Thursday, April 21, 2011

The Hippocratic Oath part 1

On the wall in my office sits a large framed art piece.  Ronda, my mother-in-law, drew and painted a beautiful rendition of Old English style writing, with large colorful drawings of different anatomical structures, including the vertebral spinal column, pelvis, a shoulder girdle, and an intrauterine fetus.  She had burned the edges of the page to give it an “aged” look.  As I began to read, I remember taking this oath both on the first day of medical school and on graduation day.  That was nearly 5 years ago.  The first paragraph says:

“I swear by Apollo, the Physician, Asclepius, Hygieia and Panacea and all the gods as well as goddesses, to keep according to my ability and my judgment, the following Oath and agreement:”



I wondered long ago who and what those entities were.  Why did these names have a place in our oath?  What was the reason that we have Greek traditions in this society?  How is modern medicine evolving?  Ancient practitioners believed in many different entities.  Medicine men of the Native American Tribes believed in Mother Earth.  Mayan practitioners believed in the Vision Serpent.  The Greeks and Romans impressed upon us in many ways.  We still have a Senate, and architecture all over the U.S. replicating Doric, Ionic, and Corinthian structures of old. 

Before Christianity was spread to the Greeks and Romans, the gods and goddesses were worshipped as those who could take away disease as well as cause them.  The goddess Febris, could cause fevers and cure it.  The Hindi goddess, Sittala, did the same.  Apollo was bringer and reliever of plagues as depicted in the Iliad.  The goddess Hygieia, the daughter of Asclepius, was the guardian of health or disease prevention, and Panacea, the goddess of healing. 
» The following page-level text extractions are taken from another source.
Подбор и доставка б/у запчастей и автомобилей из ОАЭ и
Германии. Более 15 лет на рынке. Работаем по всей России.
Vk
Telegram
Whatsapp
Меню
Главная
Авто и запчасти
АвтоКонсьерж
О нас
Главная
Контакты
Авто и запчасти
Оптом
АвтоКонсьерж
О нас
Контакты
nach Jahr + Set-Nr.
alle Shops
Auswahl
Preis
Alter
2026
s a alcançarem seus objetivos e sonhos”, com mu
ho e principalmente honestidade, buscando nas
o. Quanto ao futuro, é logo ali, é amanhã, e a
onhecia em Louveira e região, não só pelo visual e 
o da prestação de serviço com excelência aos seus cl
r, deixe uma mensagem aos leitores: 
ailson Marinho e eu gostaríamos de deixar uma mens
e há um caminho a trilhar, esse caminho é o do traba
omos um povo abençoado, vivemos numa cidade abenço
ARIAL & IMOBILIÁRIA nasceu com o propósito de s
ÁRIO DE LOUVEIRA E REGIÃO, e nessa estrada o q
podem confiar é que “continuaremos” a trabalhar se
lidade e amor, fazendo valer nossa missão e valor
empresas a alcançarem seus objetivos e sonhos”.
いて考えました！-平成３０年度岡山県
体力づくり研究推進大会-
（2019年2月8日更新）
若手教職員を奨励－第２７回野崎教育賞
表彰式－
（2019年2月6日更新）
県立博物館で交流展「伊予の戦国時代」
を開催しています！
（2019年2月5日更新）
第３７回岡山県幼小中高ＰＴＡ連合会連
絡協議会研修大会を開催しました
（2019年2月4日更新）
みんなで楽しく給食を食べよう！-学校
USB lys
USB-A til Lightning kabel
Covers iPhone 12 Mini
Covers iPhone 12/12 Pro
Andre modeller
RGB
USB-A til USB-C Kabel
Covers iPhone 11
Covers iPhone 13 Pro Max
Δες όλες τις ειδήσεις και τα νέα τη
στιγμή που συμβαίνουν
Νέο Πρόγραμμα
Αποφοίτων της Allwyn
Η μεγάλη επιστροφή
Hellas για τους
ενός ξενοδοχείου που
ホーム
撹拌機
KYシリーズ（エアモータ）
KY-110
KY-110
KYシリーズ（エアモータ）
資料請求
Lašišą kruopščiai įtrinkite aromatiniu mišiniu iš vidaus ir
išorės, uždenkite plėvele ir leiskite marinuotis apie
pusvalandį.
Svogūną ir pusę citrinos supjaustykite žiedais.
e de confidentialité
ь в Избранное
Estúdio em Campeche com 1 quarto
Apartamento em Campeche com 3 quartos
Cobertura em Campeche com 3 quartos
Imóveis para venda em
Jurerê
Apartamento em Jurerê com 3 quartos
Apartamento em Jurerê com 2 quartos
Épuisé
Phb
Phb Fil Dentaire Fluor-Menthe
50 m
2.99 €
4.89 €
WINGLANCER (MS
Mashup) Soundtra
I remember reciting these words but not knowing what they exactly meant at the time of entering medical school, and then having an idea of how it related to the modern practice of medicine when I graduated.  It was revolutionary when it was written over 2500 years ago.  Prior to this time, doctors and magicians were practitioners of the same science.  William Osler wrote in “Evolution of Medicine,” that magicians and sorcerers were the only ones to cure disease, while doctors treated symptoms.   

Medicine in the past was an assortment of concoctions, potions, poultices, fumigations and the like.  We still have that today.  We still have spirituality that existed prior to Christianity and worshipped many different gods, where today we have religion based from many important figures, including Jesus Christ, Mohammed, Siddharthama Gautama Buddha, and the first Brahmins of Hinduism.  While centuries have passed and sorcerers and magicians and physicians practiced different traditions, we still practice new ones today.  Today, many Americans swear on the Bible an oath to tell the truth the whole truth and nothing but the truth so help me God, in a court of law.  Also, in America we have freedom to practice any religion, thus different oaths. 

The Hippocratic Oath, as the first of its kind to separate humanistic medicine and the practice of the inhumane, was and is fundamental for all physicians to remember.  It is an oath worth repeating and remembering.  We are trusted professionals, and we serve the public, the common people, because we care.  We swore to that.